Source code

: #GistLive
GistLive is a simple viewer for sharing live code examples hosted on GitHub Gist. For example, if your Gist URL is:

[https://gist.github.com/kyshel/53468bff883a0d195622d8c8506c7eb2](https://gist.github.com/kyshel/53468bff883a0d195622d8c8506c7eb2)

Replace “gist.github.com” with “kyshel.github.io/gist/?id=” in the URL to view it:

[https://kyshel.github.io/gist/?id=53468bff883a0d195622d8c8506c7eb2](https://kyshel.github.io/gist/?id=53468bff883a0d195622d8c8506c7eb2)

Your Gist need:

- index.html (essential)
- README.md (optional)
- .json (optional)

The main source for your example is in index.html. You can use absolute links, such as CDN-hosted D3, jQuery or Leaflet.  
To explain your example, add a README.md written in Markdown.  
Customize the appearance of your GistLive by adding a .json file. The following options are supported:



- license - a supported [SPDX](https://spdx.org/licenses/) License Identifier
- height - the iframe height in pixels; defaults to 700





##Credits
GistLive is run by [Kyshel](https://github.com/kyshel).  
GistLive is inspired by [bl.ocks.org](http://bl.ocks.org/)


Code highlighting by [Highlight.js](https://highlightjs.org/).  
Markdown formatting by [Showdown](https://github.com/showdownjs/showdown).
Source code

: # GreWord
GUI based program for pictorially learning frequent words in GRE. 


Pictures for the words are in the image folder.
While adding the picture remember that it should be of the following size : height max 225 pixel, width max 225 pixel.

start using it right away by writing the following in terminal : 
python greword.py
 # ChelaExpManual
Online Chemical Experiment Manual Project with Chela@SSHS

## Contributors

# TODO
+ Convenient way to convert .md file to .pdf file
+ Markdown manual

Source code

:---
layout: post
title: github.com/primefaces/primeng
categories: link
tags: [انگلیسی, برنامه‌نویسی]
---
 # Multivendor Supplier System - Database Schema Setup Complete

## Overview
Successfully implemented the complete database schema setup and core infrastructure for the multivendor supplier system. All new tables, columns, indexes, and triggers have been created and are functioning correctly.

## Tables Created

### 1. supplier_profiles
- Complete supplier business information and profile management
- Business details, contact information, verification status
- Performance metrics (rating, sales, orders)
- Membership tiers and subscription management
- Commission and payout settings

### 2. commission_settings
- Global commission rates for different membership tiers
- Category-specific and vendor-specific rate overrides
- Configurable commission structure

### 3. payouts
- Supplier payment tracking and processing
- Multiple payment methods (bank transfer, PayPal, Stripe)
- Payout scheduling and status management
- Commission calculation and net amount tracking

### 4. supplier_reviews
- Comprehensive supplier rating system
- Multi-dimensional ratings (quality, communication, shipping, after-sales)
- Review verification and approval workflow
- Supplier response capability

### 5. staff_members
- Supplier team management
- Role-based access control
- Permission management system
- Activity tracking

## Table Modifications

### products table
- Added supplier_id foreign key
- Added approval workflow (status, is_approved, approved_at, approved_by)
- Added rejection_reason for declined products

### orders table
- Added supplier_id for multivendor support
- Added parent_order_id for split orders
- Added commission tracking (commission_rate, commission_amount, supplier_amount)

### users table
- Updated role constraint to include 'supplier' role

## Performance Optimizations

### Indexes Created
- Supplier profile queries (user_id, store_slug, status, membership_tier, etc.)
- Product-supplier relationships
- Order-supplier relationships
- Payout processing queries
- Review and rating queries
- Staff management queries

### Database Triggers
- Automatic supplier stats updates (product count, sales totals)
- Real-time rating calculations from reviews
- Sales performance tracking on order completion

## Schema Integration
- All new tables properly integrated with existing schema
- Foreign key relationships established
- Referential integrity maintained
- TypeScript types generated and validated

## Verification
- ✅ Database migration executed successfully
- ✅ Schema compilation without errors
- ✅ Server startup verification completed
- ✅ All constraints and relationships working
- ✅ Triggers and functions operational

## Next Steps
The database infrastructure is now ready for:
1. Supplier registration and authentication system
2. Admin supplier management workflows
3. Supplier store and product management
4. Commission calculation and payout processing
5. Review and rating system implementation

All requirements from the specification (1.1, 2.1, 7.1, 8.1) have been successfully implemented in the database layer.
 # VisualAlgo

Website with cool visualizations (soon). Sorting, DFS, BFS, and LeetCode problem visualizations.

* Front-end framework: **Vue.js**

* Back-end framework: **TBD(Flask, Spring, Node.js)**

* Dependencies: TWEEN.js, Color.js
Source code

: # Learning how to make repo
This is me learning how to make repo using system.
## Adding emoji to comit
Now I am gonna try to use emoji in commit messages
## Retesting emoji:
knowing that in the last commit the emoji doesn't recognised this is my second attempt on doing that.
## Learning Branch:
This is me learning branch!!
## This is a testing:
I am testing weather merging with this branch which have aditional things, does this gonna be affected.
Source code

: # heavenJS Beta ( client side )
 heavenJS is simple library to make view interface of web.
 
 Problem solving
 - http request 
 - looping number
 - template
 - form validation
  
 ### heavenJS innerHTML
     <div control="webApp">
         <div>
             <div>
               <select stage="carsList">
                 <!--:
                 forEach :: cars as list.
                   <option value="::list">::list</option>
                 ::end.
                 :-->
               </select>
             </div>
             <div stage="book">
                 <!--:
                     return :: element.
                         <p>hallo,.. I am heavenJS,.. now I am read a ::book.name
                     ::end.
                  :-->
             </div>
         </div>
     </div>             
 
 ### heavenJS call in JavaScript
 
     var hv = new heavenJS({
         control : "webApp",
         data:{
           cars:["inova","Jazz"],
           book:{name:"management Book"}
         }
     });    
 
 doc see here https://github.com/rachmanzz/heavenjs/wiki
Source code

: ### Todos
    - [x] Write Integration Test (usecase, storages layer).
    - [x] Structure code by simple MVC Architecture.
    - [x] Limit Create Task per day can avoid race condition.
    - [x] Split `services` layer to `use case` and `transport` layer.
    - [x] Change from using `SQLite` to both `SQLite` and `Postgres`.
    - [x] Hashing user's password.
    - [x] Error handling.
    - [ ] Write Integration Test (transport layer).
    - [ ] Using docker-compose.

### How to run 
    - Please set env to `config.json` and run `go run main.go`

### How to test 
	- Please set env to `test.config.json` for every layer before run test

·····

▶ _Request_: Among the lines above, find the ones containing "words" and copy them.

▶ _Written reply_:
GUI based program for pictorially learning frequent words in GRE. 
Pictures for the words are in the image folder.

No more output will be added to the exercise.